Whitby Tim Hortons franchise owners come under fire amid Ontario-wide protests
By: Junisha Dama
Over 50 protests have broken out Friday across Canada to protest against cutbacks on employee perks at various Tim Hortons locations.
The protests are part of what is being referred to as the “national day of action”, in retaliation for the treatment of workers after the minimum wage hike.
Some Tim Hortons franchisees have been under fire since early January.
At a Tim Hortons location in Whitby, franchise owners Jason and Susan Holman put up a notice in November, telling workers to contact Premier Kathleen Wynne if they have any issues or concerns.
“I encourage you to let her know how your workplace will change as a result of her new law and that you will not vote Liberal in the coming Ontario election in June 2018,” the statement reads.
The couple has also deleted their Twitter account since the news of the notice broke out.
Workers from the Holman-owned location reached out to the Durham Canadian Union of Public Employees District Council (CUPE 9112).
“I feel for the low-wage workers,” said Tiffany Balducci, President of CUPE 9112 and fourth vice-president of CUPE Ontario. “The workers work for the Holmans, not the government,” she said explaining how it wasn’t fair that the Holmans were bringing politics into the workplace.

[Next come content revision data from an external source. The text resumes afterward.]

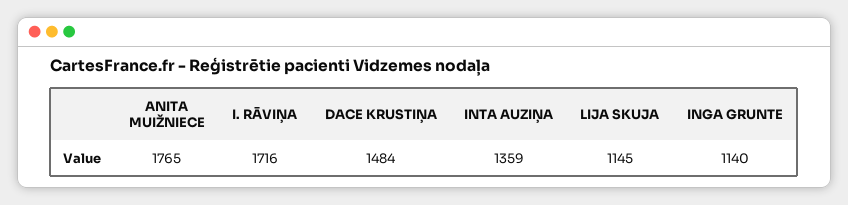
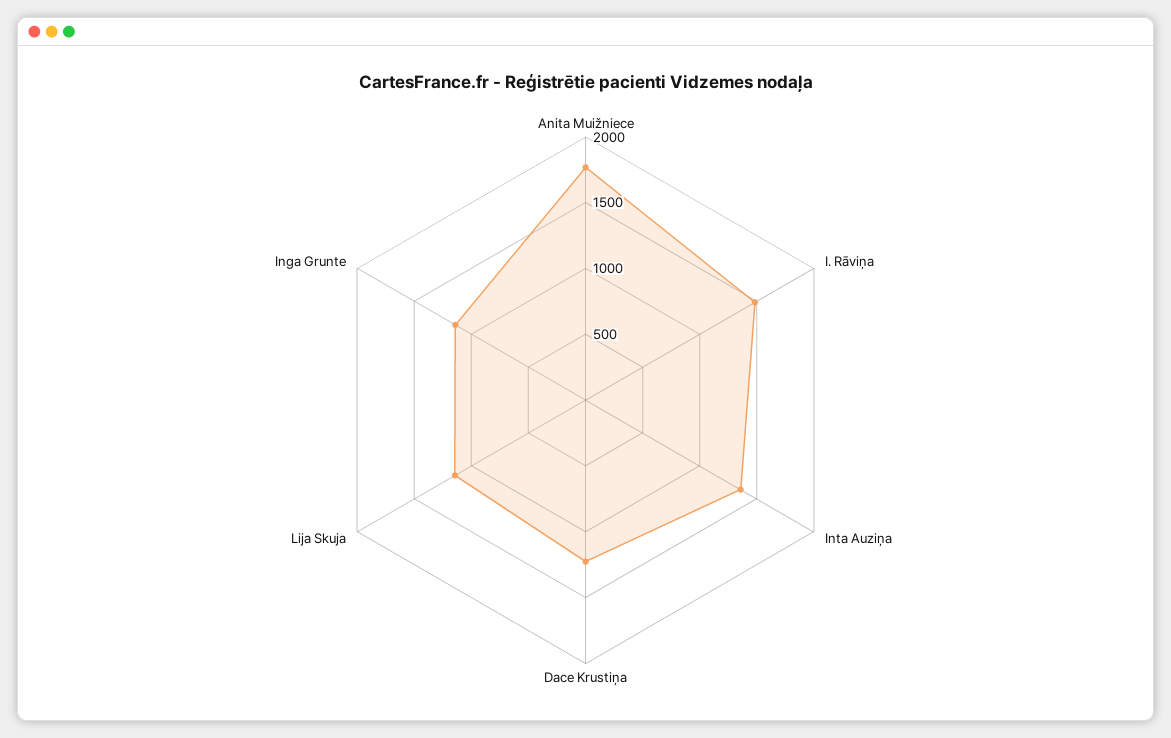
  {
    "ANITA MUIŽNIECE": 1765,
-   "I. RĀVIŅA": 1716,
+   "I. RĀVIŅA": 1500,
-   "DACE KRUSTIŅA": 1484,
+   "DACE KRUSTIŅA": 1200,
    "INTA AUZIŅA": 1359,
    "LIJA SKUJA": 1145,
    "INGA GRUNTE": 1140
  }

Balducci said that several other minimum-wage workers have gotten in touch with CUPE and that the organization is trying to help them as well.
The Holmans cut perks like paid breaks, free hot beverages and reduced health benefit coverage.
Commenting on the incident, Labour Minister Kevin Flynn said, “People who work 35 to 40 hours a week — people trying to make a living and take care of their families — deserve to be paid a fair and decent wage; they deserve to see the benefits and protections of our labour legislation. They don’t deserve to be treated in a way that makes them feel less than any other worker or less than their employer.”
Humber News contacted the Great White North Franchisee Association (GWNFA), which says several Tim Hortons franchise owners are a part of their association. However, they refused to comment on the situation until it is investigated.
Premier Kathleen Wynne issued a statement on her Twitter account.
When I said franchise owners should take their fight to me, I didn't mean they should use their employees as pawns. I'm happy to talk to any business owner about the minimum wage but taking it out on employees is not fair and not acceptable. https://t.co/nuHvNnkoun
— Kathleen Wynne (@Kathleen_Wynne) January 19, 2018
Previously, Restaurant Brands International (RBI), the multinational corporation that owns Tim Hortons issued a statement when several Tim Hortons employees revealed that their perks were being taken away. In the strong-worded statement to the media, RBI called franchise owners who were applying cutbacks, a “rogue group.”
“This is the time we should be celebrating,” said Balducci, pointing out that the hike in minimum wage is a historical move. “Instead there are more things being stripped away from low wage workers.”